→ **The problem**: In the material below, find the line with "65: (365, 340)" and the line with "[00:01.733]", then output both and every line between them exactly, omitting pictures.

──────

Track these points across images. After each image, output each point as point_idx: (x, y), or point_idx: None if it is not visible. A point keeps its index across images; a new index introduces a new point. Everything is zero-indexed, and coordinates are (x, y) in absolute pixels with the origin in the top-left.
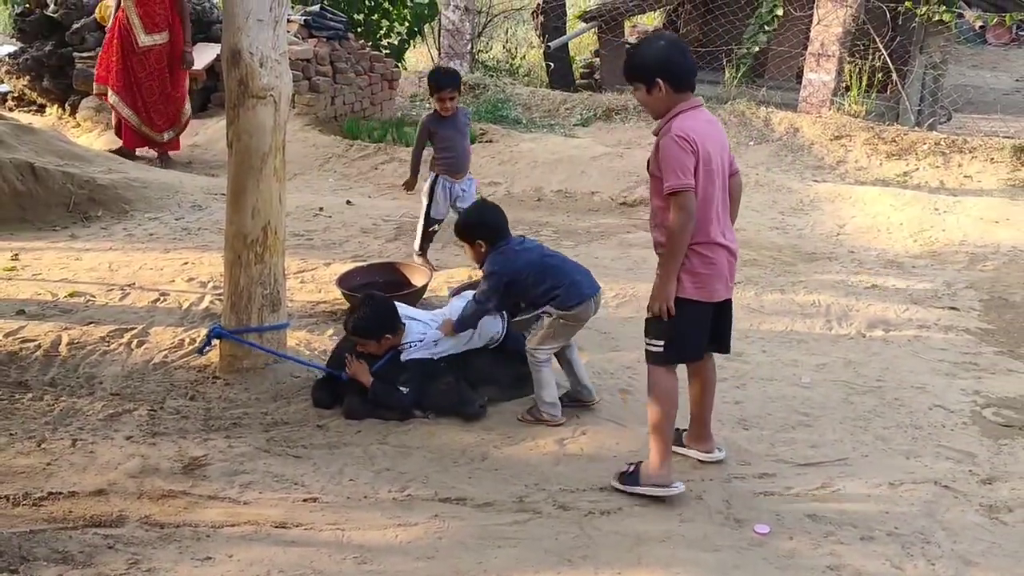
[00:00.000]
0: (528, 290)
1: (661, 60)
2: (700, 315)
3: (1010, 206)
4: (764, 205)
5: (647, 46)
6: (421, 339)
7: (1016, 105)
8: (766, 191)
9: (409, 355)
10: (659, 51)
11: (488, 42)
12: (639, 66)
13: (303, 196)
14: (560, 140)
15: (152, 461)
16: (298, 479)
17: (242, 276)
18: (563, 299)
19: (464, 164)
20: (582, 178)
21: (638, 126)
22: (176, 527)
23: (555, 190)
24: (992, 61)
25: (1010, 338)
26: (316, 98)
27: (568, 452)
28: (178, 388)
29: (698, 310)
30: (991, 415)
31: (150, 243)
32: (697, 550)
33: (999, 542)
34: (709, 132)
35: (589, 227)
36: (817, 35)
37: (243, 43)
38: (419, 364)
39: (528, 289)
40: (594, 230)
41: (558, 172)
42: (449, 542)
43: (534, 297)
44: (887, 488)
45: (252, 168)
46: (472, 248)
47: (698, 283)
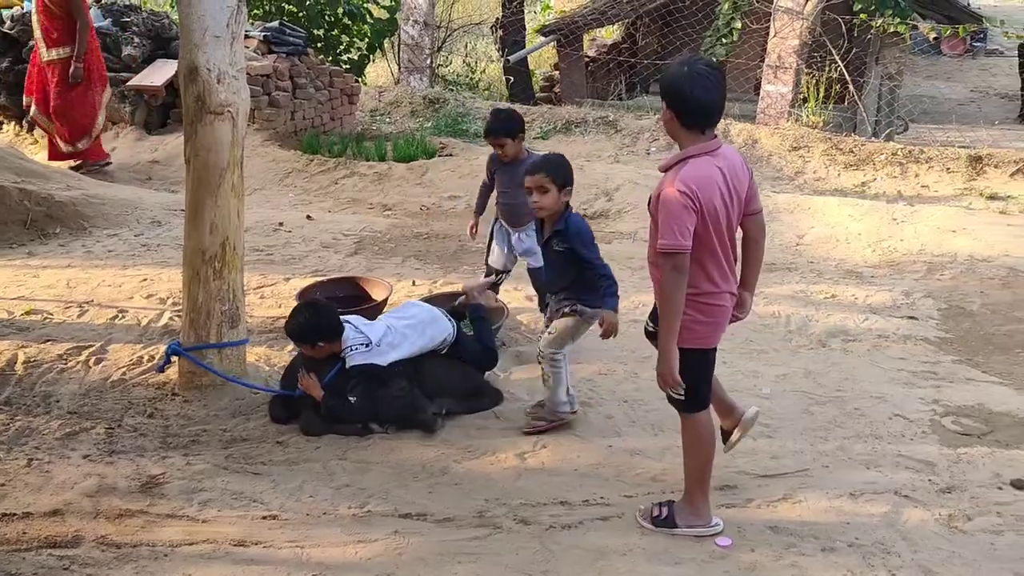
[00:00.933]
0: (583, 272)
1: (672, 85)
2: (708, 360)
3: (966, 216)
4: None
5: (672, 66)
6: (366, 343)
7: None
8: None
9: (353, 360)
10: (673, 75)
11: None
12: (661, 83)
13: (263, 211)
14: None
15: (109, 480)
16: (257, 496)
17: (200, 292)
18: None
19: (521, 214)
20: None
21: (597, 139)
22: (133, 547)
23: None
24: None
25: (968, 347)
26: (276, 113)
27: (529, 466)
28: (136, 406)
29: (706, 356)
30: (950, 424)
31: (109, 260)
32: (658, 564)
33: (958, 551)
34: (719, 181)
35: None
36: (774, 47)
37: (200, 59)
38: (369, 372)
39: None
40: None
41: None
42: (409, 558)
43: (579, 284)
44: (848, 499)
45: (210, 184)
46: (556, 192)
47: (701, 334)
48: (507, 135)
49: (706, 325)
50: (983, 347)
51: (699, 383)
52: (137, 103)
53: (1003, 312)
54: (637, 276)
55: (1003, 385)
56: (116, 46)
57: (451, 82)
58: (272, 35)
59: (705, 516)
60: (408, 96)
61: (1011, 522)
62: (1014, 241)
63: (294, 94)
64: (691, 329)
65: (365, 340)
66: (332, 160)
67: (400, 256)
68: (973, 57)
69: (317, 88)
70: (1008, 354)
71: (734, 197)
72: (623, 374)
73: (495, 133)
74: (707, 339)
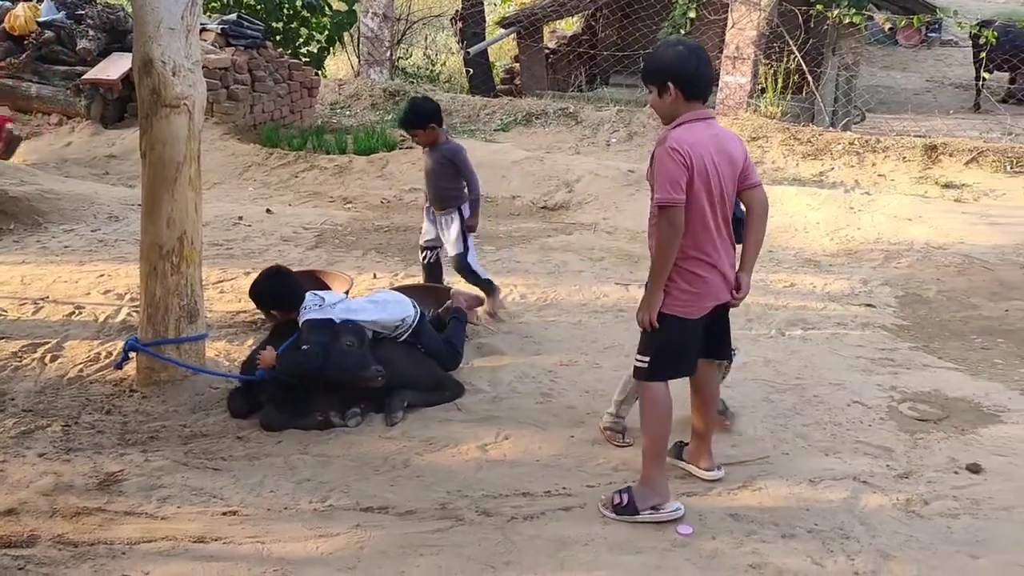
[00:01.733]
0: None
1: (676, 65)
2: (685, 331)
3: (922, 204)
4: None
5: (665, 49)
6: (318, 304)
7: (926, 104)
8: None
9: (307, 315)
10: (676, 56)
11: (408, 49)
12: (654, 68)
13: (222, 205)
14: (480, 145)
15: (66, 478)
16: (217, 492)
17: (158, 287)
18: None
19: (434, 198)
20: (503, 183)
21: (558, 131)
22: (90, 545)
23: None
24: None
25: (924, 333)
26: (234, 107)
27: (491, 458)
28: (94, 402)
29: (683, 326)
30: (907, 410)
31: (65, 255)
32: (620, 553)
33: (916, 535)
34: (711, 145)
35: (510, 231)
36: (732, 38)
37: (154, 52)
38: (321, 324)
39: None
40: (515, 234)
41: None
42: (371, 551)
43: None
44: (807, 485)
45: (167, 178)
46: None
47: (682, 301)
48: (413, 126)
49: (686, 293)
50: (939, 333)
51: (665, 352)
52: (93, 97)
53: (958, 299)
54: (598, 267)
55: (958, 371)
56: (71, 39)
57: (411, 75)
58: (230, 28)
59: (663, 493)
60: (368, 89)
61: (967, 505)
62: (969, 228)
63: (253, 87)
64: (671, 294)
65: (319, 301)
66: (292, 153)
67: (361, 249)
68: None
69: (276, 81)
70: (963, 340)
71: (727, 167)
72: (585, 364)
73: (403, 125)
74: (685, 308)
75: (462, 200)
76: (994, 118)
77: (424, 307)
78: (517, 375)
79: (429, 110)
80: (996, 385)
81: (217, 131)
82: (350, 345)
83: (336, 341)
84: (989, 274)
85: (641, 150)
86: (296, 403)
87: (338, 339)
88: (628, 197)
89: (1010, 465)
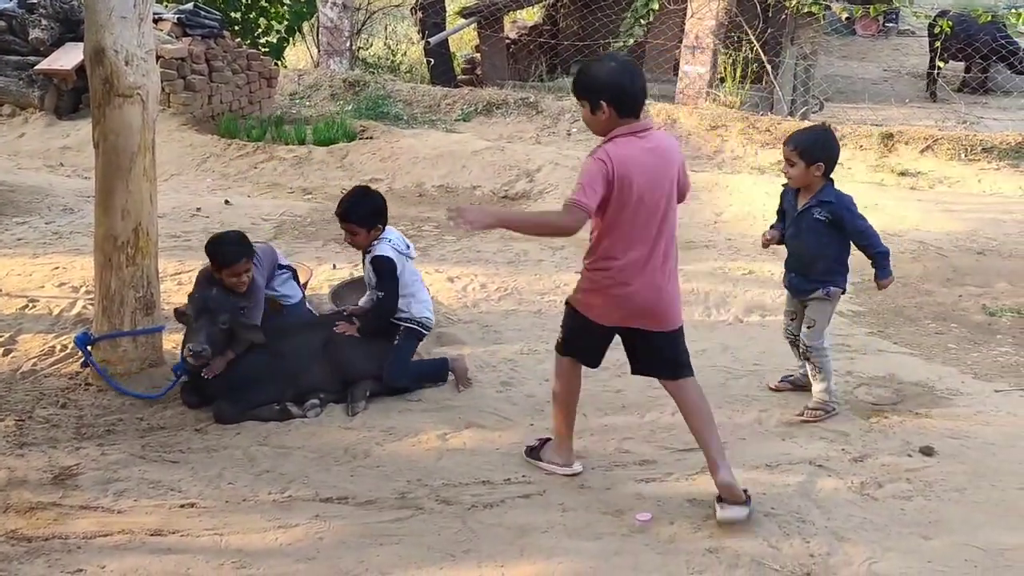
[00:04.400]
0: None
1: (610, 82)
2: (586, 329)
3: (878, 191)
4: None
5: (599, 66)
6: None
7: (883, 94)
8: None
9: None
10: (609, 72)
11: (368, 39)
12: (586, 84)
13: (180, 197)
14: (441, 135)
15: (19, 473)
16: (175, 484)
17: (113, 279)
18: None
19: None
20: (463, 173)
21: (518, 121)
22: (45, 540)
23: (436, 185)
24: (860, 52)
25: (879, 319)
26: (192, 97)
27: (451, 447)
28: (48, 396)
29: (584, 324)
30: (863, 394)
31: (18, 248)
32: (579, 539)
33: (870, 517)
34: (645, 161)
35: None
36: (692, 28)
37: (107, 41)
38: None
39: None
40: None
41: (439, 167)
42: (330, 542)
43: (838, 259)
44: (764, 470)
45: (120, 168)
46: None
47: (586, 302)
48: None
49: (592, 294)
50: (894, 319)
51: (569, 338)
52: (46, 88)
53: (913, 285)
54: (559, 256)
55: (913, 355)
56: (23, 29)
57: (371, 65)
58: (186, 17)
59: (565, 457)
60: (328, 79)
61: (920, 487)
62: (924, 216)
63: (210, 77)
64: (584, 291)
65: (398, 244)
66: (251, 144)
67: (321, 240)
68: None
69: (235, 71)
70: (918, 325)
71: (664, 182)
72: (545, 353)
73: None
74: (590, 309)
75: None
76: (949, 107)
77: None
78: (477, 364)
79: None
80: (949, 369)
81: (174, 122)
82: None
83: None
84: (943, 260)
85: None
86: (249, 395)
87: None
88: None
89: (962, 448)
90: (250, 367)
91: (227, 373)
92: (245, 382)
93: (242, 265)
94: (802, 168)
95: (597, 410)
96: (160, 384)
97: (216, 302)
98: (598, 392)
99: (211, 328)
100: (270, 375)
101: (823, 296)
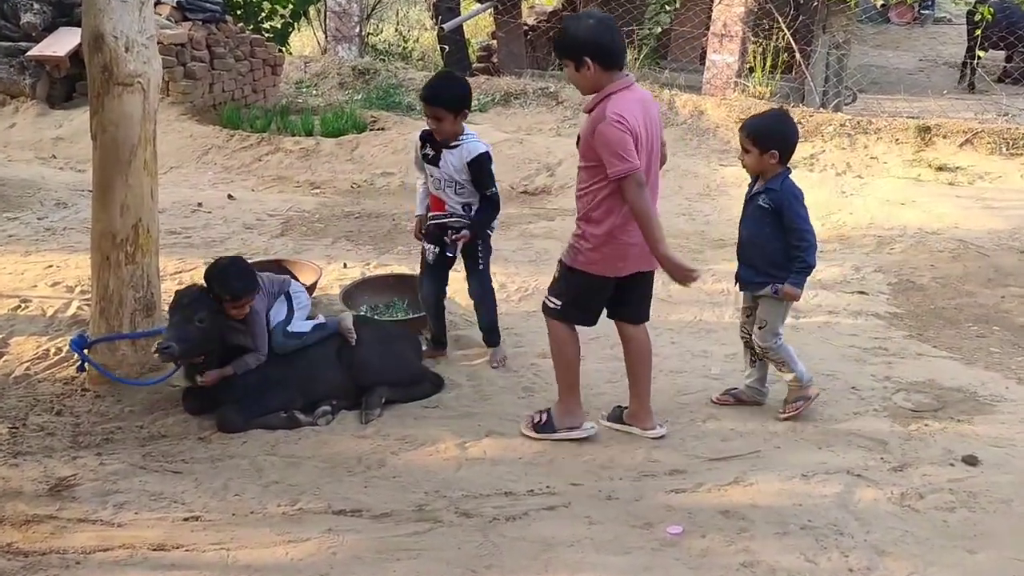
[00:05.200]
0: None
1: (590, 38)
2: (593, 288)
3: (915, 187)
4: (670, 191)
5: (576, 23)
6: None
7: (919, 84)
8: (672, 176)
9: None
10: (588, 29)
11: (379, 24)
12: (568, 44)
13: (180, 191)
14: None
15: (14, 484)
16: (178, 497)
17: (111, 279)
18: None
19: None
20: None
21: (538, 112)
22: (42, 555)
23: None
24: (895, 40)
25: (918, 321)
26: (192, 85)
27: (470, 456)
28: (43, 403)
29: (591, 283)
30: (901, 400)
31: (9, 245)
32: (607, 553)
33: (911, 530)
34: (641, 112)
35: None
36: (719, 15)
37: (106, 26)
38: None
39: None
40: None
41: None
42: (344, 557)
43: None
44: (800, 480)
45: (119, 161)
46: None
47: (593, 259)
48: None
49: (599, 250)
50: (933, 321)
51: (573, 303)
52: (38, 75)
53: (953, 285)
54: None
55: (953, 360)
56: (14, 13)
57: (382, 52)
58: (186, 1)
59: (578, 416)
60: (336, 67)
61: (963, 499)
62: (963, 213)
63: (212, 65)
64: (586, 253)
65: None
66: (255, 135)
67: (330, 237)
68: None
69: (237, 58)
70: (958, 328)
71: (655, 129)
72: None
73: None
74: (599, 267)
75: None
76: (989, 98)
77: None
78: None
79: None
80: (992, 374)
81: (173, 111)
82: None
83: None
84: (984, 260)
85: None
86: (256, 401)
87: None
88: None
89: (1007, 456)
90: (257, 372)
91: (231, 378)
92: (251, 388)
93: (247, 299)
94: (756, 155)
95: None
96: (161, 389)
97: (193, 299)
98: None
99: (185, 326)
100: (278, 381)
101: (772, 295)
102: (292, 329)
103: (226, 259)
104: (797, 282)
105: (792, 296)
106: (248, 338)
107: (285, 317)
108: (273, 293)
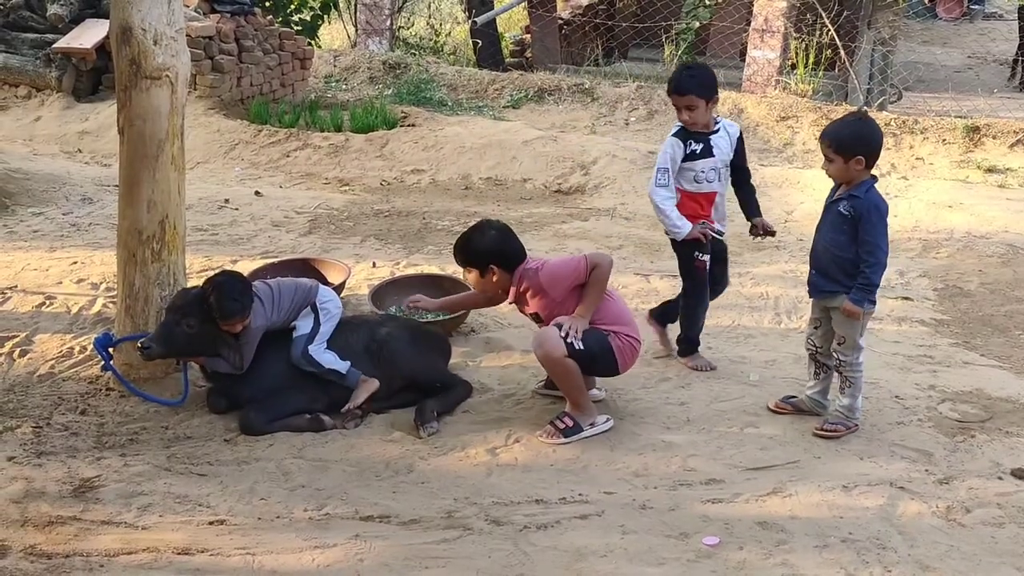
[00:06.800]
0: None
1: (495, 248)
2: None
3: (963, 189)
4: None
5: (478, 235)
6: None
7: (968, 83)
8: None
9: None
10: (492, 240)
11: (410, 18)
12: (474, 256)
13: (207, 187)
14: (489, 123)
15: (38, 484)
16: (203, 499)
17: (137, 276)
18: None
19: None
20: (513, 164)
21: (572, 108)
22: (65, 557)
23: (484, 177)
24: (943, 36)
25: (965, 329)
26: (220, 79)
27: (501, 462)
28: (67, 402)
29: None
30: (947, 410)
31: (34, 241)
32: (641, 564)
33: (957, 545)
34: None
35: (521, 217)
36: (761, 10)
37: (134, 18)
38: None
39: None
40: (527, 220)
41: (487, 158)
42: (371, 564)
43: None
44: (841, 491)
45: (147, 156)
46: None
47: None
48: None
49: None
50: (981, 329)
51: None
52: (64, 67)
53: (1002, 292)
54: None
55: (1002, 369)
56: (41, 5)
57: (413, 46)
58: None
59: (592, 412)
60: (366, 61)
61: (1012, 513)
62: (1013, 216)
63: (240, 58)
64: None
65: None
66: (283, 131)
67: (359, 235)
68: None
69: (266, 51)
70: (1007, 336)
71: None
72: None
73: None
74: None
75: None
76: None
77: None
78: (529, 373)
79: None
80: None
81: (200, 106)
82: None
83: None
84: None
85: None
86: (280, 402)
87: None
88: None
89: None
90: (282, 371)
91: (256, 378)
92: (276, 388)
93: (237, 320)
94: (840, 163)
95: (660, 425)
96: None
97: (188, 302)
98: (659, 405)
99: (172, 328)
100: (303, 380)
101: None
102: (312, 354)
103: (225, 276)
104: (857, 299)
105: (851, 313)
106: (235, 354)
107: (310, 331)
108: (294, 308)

──────

→ **Result for this exercise**:
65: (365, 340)
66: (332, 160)
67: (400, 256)
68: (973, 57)
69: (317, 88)
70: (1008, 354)
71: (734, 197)
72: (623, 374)
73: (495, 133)
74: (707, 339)
[00:01.733]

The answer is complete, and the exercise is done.